Collection entries
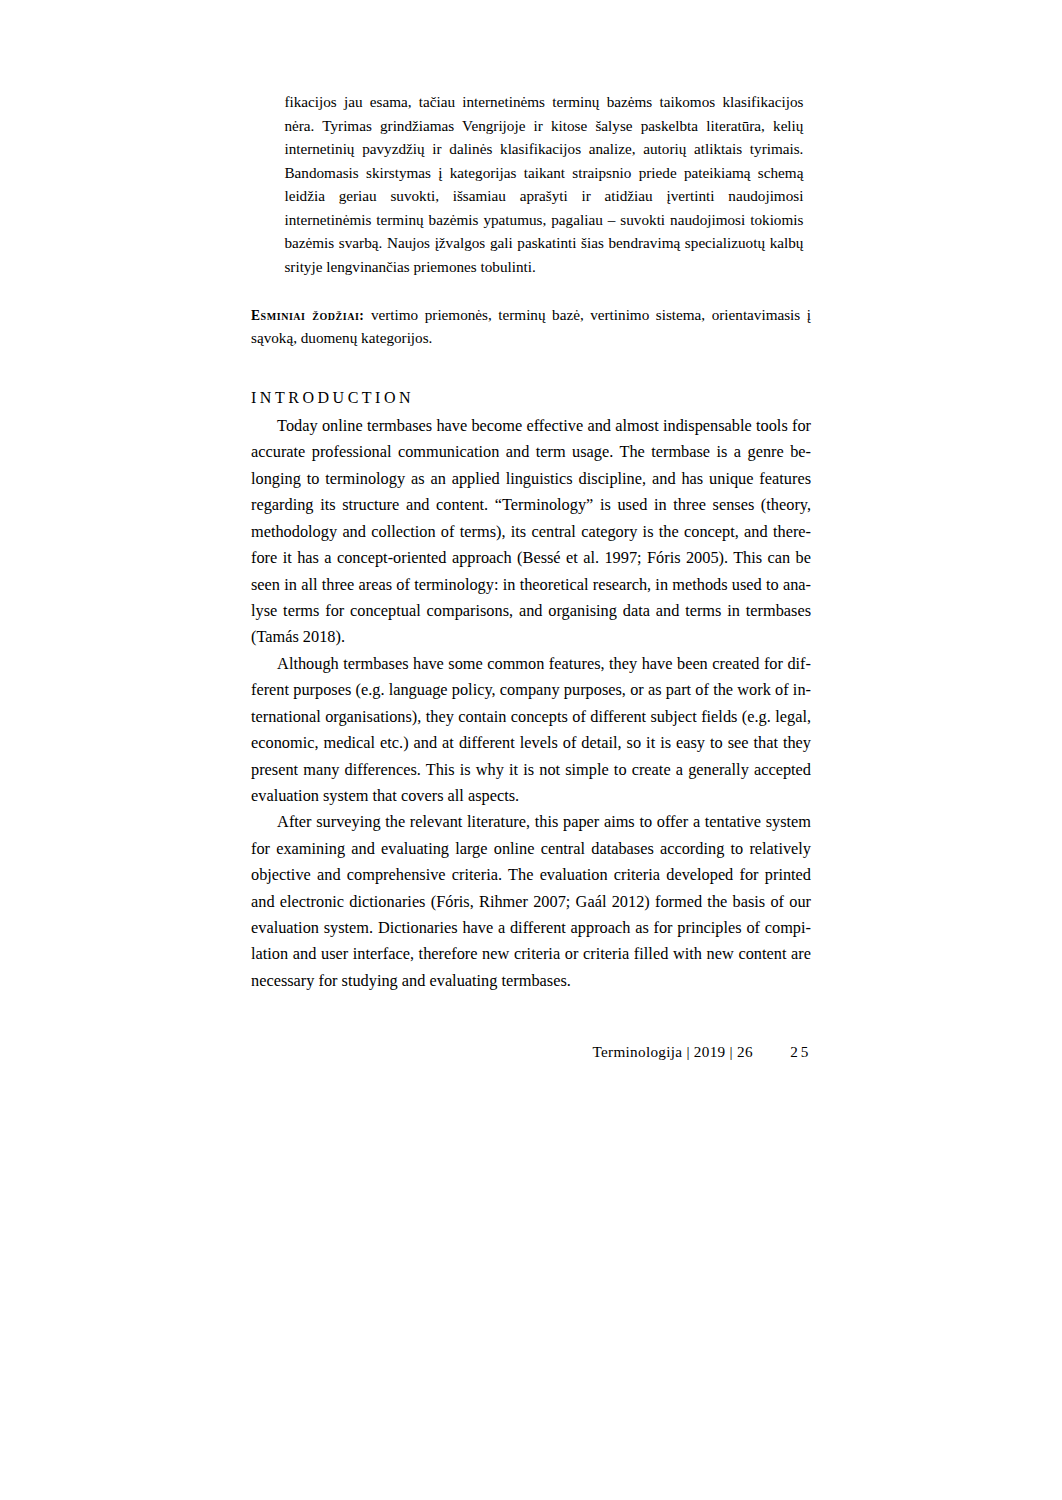fikacijos jau esama, tačiau internetinėms terminų bazėms taikomos klasifikacijos nėra. Tyrimas grindžiamas Vengrijoje ir kitose šalyse paskelbta literatūra, kelių internetinių pavyzdžių ir dalinės klasifikacijos analize, autorių atliktais tyrimais. Bandomasis skirstymas į kategorijas taikant straipsnio priede pateikiamą schemą leidžia geriau suvokti, išsamiau aprašyti ir atidžiau įvertinti naudojimosi internetinėmis terminų bazėmis ypatumus, pagaliau – suvokti naudojimosi tokiomis bazėmis svarbą. Naujos įžvalgos gali paskatinti šias bendravimą specializuotų kalbų srityje lengvinančias priemones tobulinti.
Esminiai žodžiai: vertimo priemonės, terminų bazė, vertinimo sistema, orientavimasis į sąvoką, duomenų kategorijos.
Introduction
Today online termbases have become effective and almost indispensable tools for accurate professional communication and term usage. The termbase is a genre belonging to terminology as an applied linguistics discipline, and has unique features regarding its structure and content. “Terminology” is used in three senses (theory, methodology and collection of terms), its central category is the concept, and therefore it has a concept-oriented approach (Bessé et al. 1997; Fóris 2005). This can be seen in all three areas of terminology: in theoretical research, in methods used to analyse terms for conceptual comparisons, and organising data and terms in termbases (Tamás 2018).
Although termbases have some common features, they have been created for different purposes (e.g. language policy, company purposes, or as part of the work of international organisations), they contain concepts of different subject fields (e.g. legal, economic, medical etc.) and at different levels of detail, so it is easy to see that they present many differences. This is why it is not simple to create a generally accepted evaluation system that covers all aspects.
After surveying the relevant literature, this paper aims to offer a tentative system for examining and evaluating large online central databases according to relatively objective and comprehensive criteria. The evaluation criteria developed for printed and electronic dictionaries (Fóris, Rihmer 2007; Gaál 2012) formed the basis of our evaluation system. Dictionaries have a different approach as for principles of compilation and user interface, therefore new criteria or criteria filled with new content are necessary for studying and evaluating termbases.
Terminologija | 2019 | 26 25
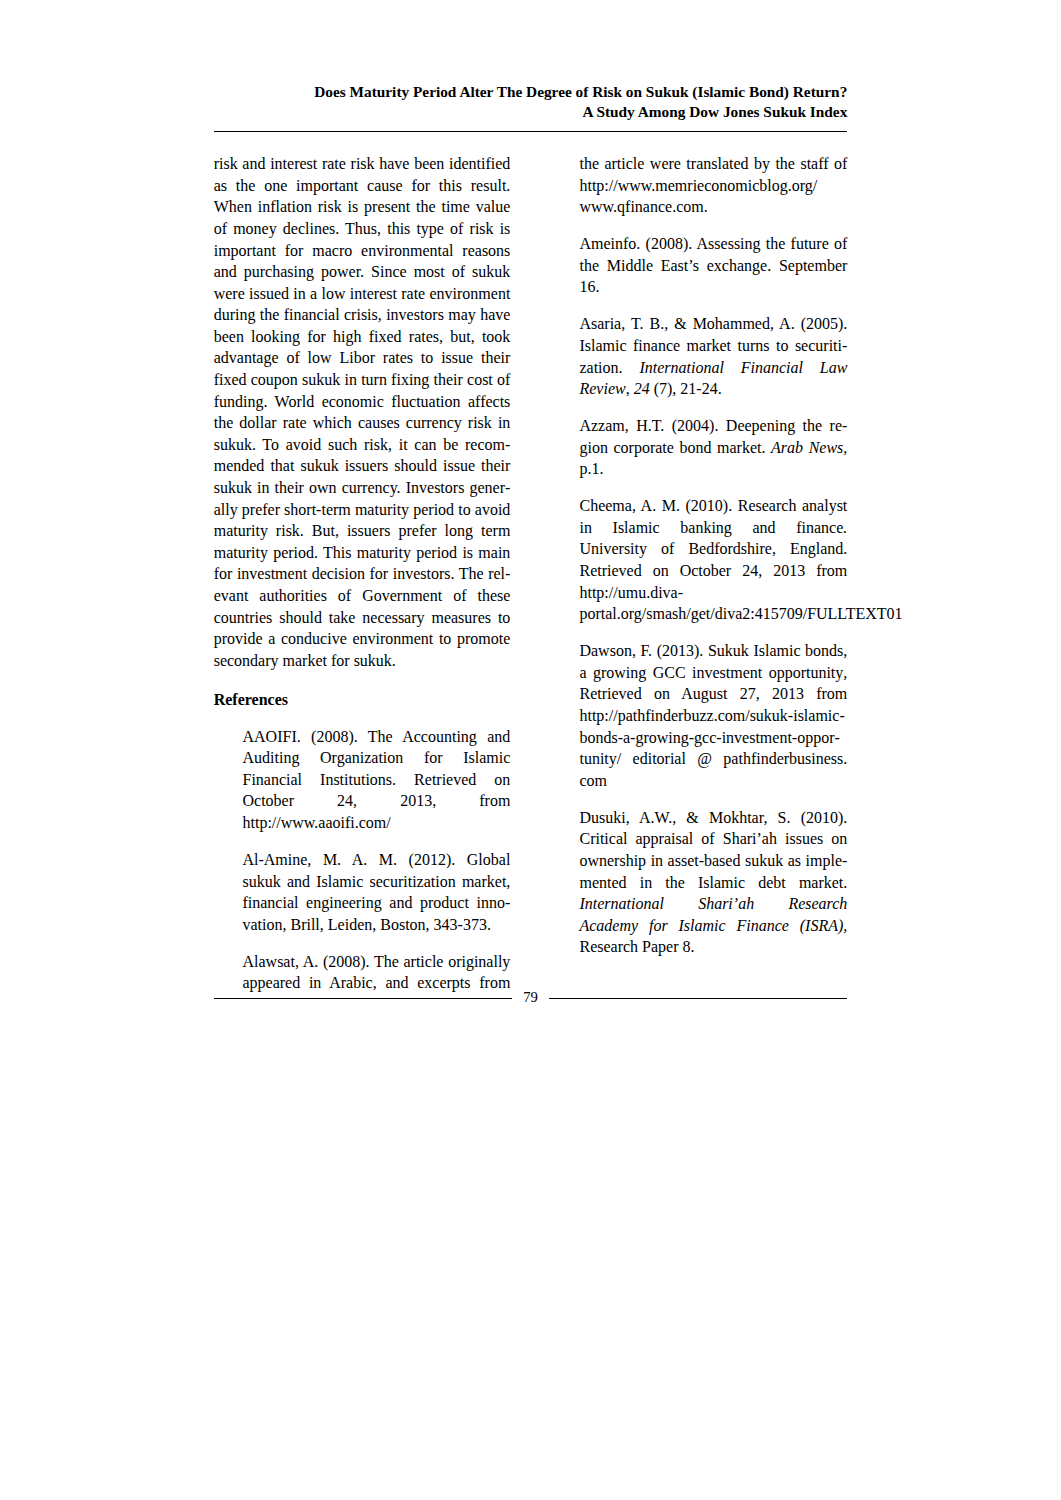Does Maturity Period Alter The Degree of Risk on Sukuk (Islamic Bond) Return? A Study Among Dow Jones Sukuk Index
risk and interest rate risk have been identified as the one important cause for this result. When inflation risk is present the time value of money declines. Thus, this type of risk is important for macro environmental reasons and purchasing power. Since most of sukuk were issued in a low interest rate environment during the financial crisis, investors may have been looking for high fixed rates, but, took advantage of low Libor rates to issue their fixed coupon sukuk in turn fixing their cost of funding. World economic fluctuation affects the dollar rate which causes currency risk in sukuk. To avoid such risk, it can be recommended that sukuk issuers should issue their sukuk in their own currency. Investors generally prefer short-term maturity period to avoid maturity risk. But, issuers prefer long term maturity period. This maturity period is main for investment decision for investors. The relevant authorities of Government of these countries should take necessary measures to provide a conducive environment to promote secondary market for sukuk.
References
AAOIFI. (2008). The Accounting and Auditing Organization for Islamic Financial Institutions. Retrieved on October 24, 2013, from http://www.aaoifi.com/
Al-Amine, M. A. M. (2012). Global sukuk and Islamic securitization market, financial engineering and product innovation, Brill, Leiden, Boston, 343-373.
Alawsat, A. (2008). The article originally appeared in Arabic, and excerpts from the article were translated by the staff of http://www.memrieconomicblog.org/ www.qfinance.com.
Ameinfo. (2008). Assessing the future of the Middle East’s exchange. September 16.
Asaria, T. B., & Mohammed, A. (2005). Islamic finance market turns to securitization. International Financial Law Review, 24 (7), 21-24.
Azzam, H.T. (2004). Deepening the region corporate bond market. Arab News, p.1.
Cheema, A. M. (2010). Research analyst in Islamic banking and finance. University of Bedfordshire, England. Retrieved on October 24, 2013 from http://umu.diva-portal.org/smash/get/diva2:415709/FULLTEXT01
Dawson, F. (2013). Sukuk Islamic bonds, a growing GCC investment opportunity, Retrieved on August 27, 2013 from http://pathfinderbuzz.com/sukuk-islamic-bonds-a-growing-gcc-investment-opportunity/ editorial @ pathfinderbusiness. com
Dusuki, A.W., & Mokhtar, S. (2010). Critical appraisal of Shari’ah issues on ownership in asset-based sukuk as implemented in the Islamic debt market. International Shari’ah Research Academy for Islamic Finance (ISRA), Research Paper 8.
79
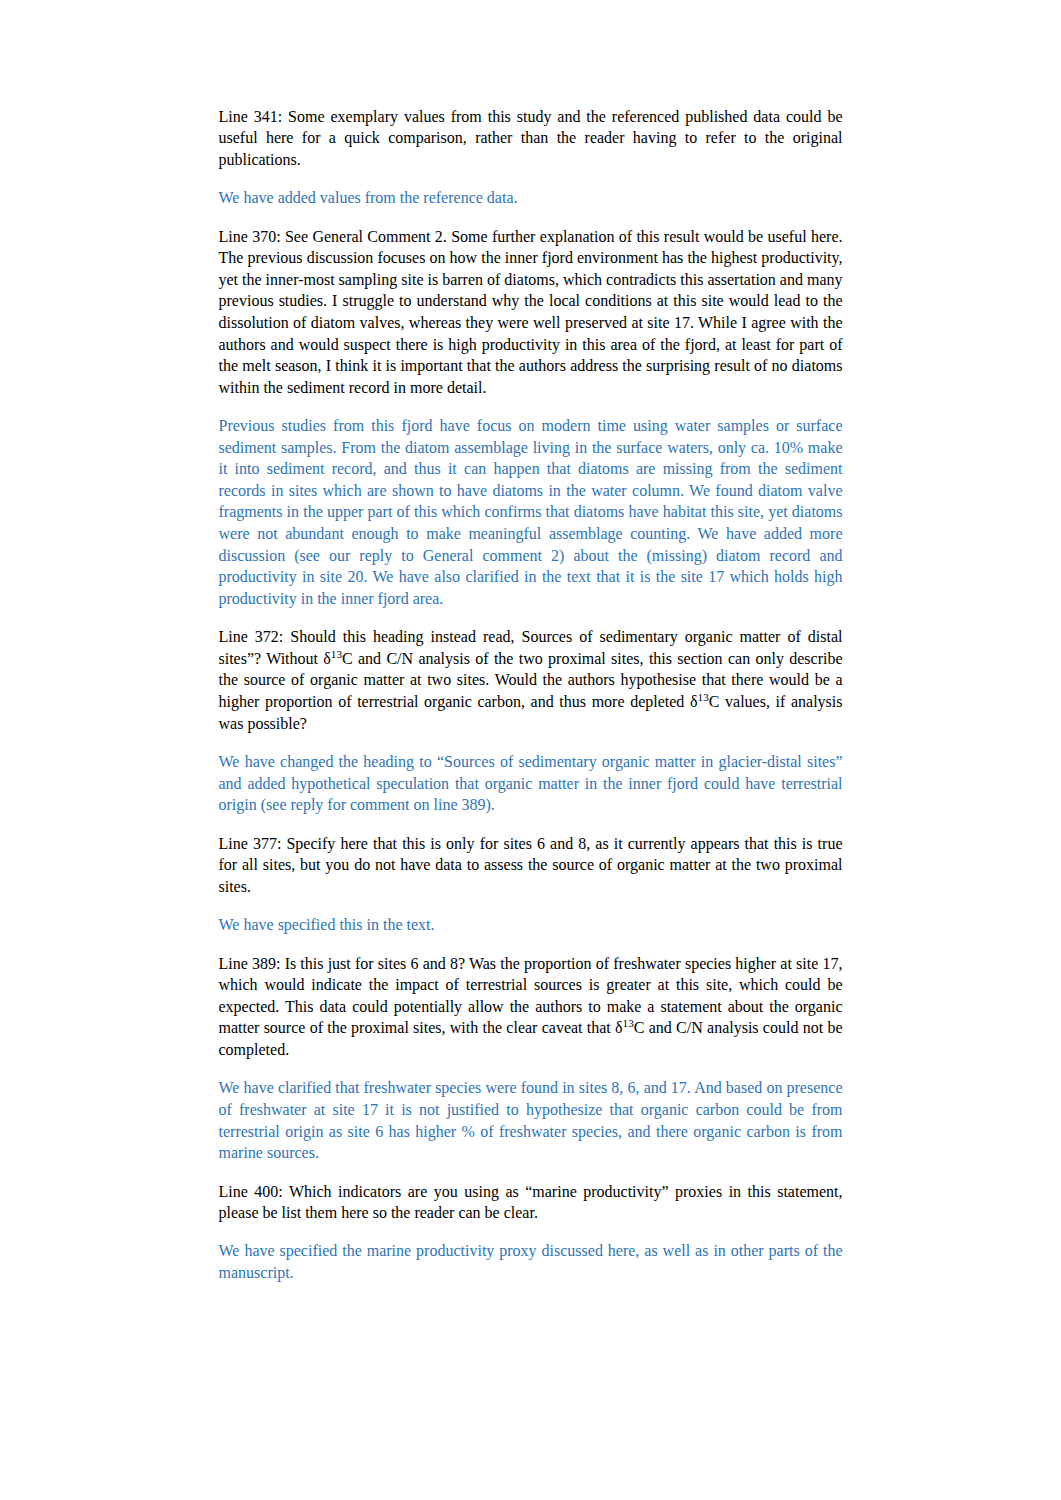Line 341: Some exemplary values from this study and the referenced published data could be useful here for a quick comparison, rather than the reader having to refer to the original publications.
We have added values from the reference data.
Line 370: See General Comment 2. Some further explanation of this result would be useful here. The previous discussion focuses on how the inner fjord environment has the highest productivity, yet the inner-most sampling site is barren of diatoms, which contradicts this assertation and many previous studies. I struggle to understand why the local conditions at this site would lead to the dissolution of diatom valves, whereas they were well preserved at site 17. While I agree with the authors and would suspect there is high productivity in this area of the fjord, at least for part of the melt season, I think it is important that the authors address the surprising result of no diatoms within the sediment record in more detail.
Previous studies from this fjord have focus on modern time using water samples or surface sediment samples. From the diatom assemblage living in the surface waters, only ca. 10% make it into sediment record, and thus it can happen that diatoms are missing from the sediment records in sites which are shown to have diatoms in the water column. We found diatom valve fragments in the upper part of this which confirms that diatoms have habitat this site, yet diatoms were not abundant enough to make meaningful assemblage counting. We have added more discussion (see our reply to General comment 2) about the (missing) diatom record and productivity in site 20. We have also clarified in the text that it is the site 17 which holds high productivity in the inner fjord area.
Line 372: Should this heading instead read, Sources of sedimentary organic matter of distal sites”? Without δ13C and C/N analysis of the two proximal sites, this section can only describe the source of organic matter at two sites. Would the authors hypothesise that there would be a higher proportion of terrestrial organic carbon, and thus more depleted δ13C values, if analysis was possible?
We have changed the heading to “Sources of sedimentary organic matter in glacier-distal sites” and added hypothetical speculation that organic matter in the inner fjord could have terrestrial origin (see reply for comment on line 389).
Line 377: Specify here that this is only for sites 6 and 8, as it currently appears that this is true for all sites, but you do not have data to assess the source of organic matter at the two proximal sites.
We have specified this in the text.
Line 389: Is this just for sites 6 and 8? Was the proportion of freshwater species higher at site 17, which would indicate the impact of terrestrial sources is greater at this site, which could be expected. This data could potentially allow the authors to make a statement about the organic matter source of the proximal sites, with the clear caveat that δ13C and C/N analysis could not be completed.
We have clarified that freshwater species were found in sites 8, 6, and 17. And based on presence of freshwater at site 17 it is not justified to hypothesize that organic carbon could be from terrestrial origin as site 6 has higher % of freshwater species, and there organic carbon is from marine sources.
Line 400: Which indicators are you using as “marine productivity” proxies in this statement, please be list them here so the reader can be clear.
We have specified the marine productivity proxy discussed here, as well as in other parts of the manuscript.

Work to be completed: Locate the lines above that hold the word "specified". Show every one of them.

Completed exercise:
We have specified this in the text.
We have specified the marine productivity proxy discussed here, as well as in other parts of the manuscript.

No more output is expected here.